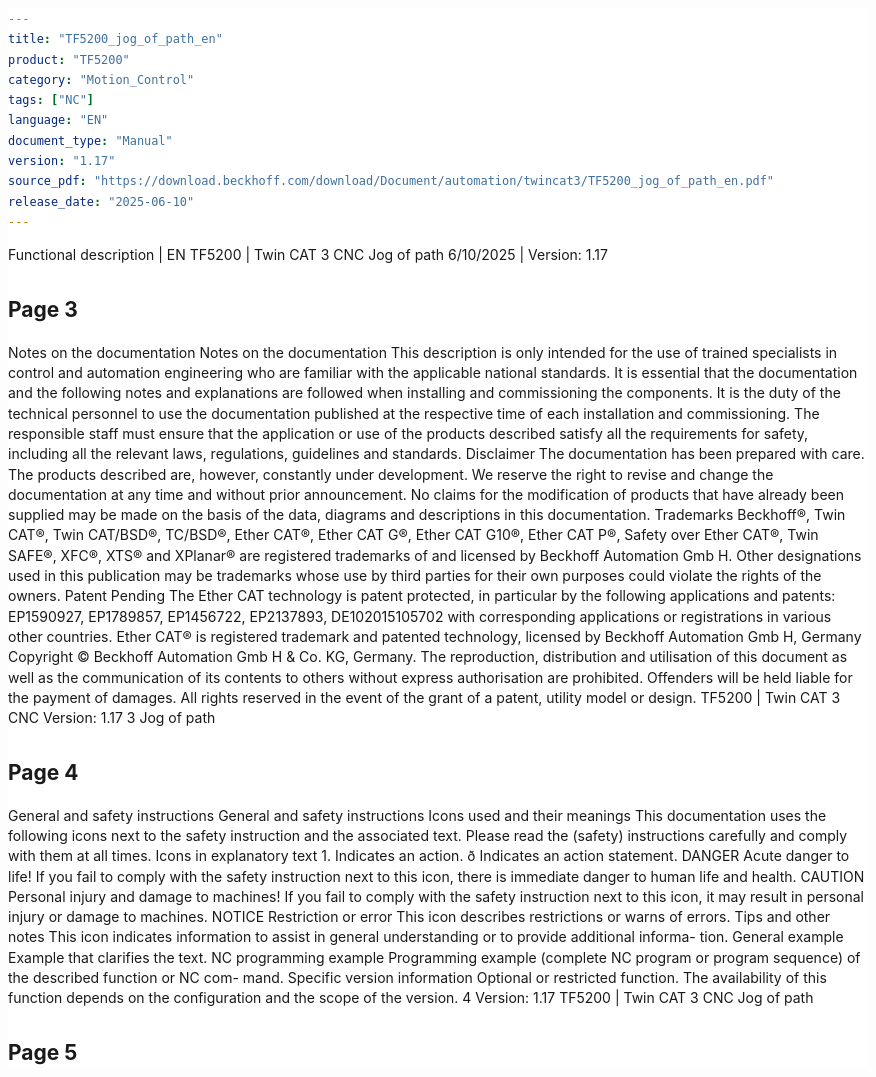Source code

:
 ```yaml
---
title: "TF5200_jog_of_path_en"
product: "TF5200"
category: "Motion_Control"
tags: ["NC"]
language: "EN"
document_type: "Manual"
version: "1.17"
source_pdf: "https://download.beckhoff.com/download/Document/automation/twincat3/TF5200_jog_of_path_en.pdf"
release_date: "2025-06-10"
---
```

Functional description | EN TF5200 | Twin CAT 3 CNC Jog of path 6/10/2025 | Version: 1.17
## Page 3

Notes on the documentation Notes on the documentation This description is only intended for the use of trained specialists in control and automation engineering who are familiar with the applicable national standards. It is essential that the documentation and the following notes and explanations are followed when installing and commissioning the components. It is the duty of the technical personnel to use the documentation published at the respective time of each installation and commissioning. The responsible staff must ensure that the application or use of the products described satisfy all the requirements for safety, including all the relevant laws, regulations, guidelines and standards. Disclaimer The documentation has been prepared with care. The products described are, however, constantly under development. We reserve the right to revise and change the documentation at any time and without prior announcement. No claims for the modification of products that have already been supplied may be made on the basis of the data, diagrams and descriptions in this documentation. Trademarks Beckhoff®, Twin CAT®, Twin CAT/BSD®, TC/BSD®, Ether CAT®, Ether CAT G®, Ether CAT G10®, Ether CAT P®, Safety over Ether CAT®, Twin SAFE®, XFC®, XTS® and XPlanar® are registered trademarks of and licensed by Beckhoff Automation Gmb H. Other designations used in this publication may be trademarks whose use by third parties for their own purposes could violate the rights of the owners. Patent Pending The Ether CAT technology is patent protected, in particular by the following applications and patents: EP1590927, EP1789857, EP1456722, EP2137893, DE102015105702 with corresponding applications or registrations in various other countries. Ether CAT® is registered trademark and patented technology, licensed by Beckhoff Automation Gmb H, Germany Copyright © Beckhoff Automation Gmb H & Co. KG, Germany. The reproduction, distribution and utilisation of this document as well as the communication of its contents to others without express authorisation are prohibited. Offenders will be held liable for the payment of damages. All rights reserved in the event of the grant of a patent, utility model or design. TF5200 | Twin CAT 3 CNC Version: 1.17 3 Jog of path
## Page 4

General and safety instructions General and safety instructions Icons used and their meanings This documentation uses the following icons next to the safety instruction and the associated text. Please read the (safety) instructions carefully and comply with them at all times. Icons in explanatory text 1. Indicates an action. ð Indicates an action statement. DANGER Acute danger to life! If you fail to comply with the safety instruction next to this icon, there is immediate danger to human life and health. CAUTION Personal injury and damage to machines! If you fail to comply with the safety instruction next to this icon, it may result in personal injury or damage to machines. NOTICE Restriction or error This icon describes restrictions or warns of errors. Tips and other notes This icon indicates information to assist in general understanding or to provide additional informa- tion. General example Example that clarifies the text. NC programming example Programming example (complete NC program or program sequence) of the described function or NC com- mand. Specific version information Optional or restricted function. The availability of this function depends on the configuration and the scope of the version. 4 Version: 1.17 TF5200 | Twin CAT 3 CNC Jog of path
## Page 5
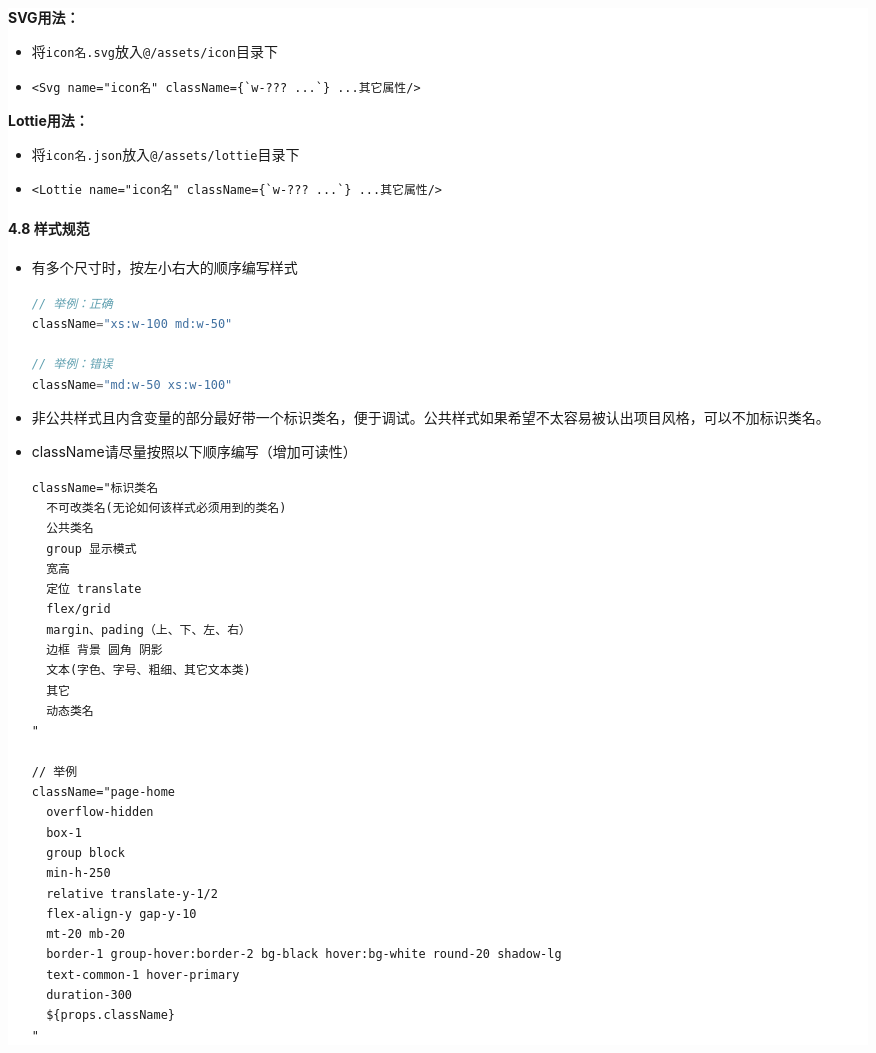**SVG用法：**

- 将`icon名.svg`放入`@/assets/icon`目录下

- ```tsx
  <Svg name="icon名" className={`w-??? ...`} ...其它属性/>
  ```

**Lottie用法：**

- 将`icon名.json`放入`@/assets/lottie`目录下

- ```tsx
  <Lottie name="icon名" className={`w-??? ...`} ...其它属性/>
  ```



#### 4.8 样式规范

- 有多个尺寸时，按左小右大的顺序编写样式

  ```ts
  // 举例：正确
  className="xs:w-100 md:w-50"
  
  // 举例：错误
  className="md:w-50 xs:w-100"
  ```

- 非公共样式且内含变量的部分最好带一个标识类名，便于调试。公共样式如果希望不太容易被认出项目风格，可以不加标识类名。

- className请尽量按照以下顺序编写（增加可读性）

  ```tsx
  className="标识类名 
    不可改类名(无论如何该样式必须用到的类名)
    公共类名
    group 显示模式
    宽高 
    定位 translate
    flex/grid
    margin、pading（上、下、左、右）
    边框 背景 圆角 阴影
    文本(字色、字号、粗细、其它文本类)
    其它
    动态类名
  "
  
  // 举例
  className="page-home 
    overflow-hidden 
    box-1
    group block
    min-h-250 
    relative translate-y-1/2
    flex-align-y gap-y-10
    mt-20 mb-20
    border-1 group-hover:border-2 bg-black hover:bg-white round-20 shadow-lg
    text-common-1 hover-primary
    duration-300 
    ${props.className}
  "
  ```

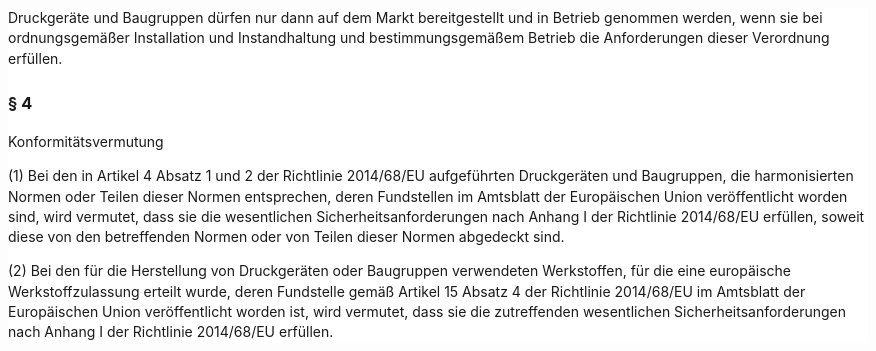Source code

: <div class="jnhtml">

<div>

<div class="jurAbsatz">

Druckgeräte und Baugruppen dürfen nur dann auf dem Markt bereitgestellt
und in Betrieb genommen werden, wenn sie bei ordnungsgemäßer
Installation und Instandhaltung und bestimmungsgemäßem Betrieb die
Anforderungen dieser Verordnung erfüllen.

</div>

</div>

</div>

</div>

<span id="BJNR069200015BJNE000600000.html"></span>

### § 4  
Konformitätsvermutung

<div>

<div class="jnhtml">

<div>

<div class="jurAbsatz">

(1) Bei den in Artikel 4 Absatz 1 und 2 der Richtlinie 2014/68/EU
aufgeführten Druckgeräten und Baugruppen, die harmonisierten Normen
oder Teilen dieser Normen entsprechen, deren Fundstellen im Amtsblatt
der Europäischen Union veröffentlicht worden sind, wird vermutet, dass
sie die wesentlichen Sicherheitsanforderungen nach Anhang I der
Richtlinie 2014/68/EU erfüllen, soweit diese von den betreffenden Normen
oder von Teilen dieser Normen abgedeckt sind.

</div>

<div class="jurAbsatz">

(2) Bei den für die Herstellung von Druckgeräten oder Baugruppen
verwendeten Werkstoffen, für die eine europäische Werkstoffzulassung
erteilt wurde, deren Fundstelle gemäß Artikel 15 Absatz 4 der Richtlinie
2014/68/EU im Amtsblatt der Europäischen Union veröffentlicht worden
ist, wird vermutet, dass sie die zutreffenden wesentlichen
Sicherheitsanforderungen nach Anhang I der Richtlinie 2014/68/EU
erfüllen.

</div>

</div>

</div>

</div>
--*--
THE PROBLEM: Return every line of the data above in which "其它属性" appears.

FINAL ANSWER:
  <Svg name="icon名" className={`w-??? ...`} ...其它属性/>
  <Lottie name="icon名" className={`w-??? ...`} ...其它属性/>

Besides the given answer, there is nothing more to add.